##### Page extract
The Fed doesn't have the power to hold down the interest rate on government debt. That interest rate is dictated by the global credit market.
Can you see how this circumstance changes the emphasis between fiscal and monetary concerns in your post?
Ok, it has finally sunk in that I need to change my feelings towards Mr. Romney. As of this moment, I will endorse Mr. Romney for President.
Here's a link that explains the reasoning behind my decision.
"That interest rate is dictated by the global credit market."
That is the point of what the FED has the ability to do more effectively than let's say the Eurozone banks.
My understanding is that when the eurozone came to be, that as part of the agreement was that there would be stricter control over monetary policy than compared to the FED. This is one reason that the eurozone has reached a crisis before the US, they can't just print their way to cover their bad economy.
##########
##### Supplied material
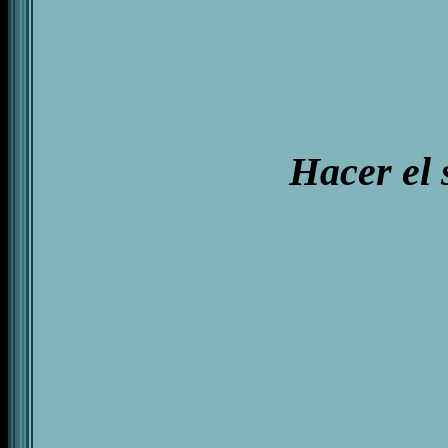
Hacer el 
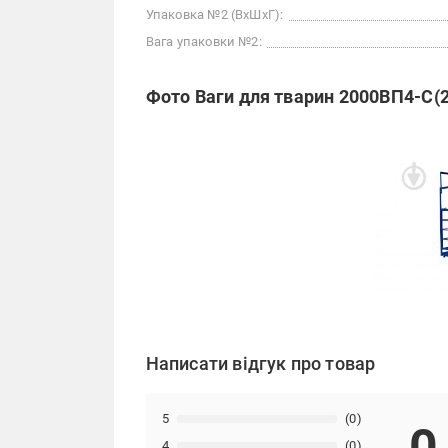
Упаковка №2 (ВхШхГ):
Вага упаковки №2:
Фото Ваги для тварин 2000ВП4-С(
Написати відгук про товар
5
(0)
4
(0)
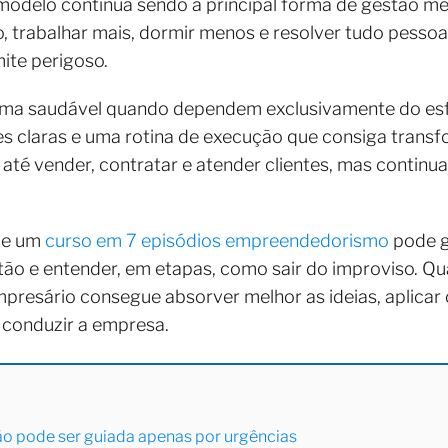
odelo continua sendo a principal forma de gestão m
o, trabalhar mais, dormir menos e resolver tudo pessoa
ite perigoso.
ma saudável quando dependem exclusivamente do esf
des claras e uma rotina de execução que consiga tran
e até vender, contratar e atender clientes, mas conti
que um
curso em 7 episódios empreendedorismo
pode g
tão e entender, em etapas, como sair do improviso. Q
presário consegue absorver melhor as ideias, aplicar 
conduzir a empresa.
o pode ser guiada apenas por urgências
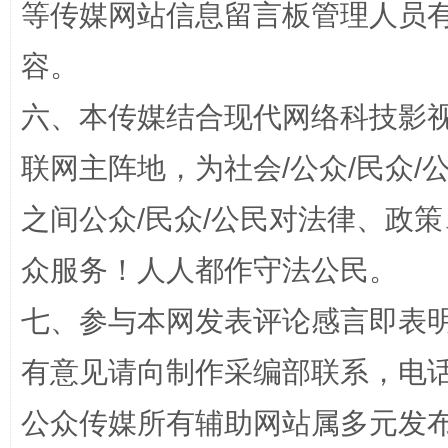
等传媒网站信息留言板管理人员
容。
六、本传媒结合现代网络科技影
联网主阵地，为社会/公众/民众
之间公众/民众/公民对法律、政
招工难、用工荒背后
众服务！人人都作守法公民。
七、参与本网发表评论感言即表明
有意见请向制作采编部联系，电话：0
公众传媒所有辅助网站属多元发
##########
##### Supplied material
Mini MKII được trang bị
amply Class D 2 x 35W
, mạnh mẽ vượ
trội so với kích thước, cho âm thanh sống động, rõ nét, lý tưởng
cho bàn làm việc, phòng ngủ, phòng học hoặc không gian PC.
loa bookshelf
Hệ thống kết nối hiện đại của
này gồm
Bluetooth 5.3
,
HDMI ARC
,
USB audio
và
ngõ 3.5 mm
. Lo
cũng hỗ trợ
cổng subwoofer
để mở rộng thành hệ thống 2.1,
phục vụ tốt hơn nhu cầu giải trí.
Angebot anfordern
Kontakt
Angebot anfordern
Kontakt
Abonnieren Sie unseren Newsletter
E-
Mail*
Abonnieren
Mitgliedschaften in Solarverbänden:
##########
▶ **Exercise details**
Please state what the page extract says dictates the interest rate on government debt. The records are separate material and are unrelated to the page extract.

▶ **Solution to this task**
The global credit market.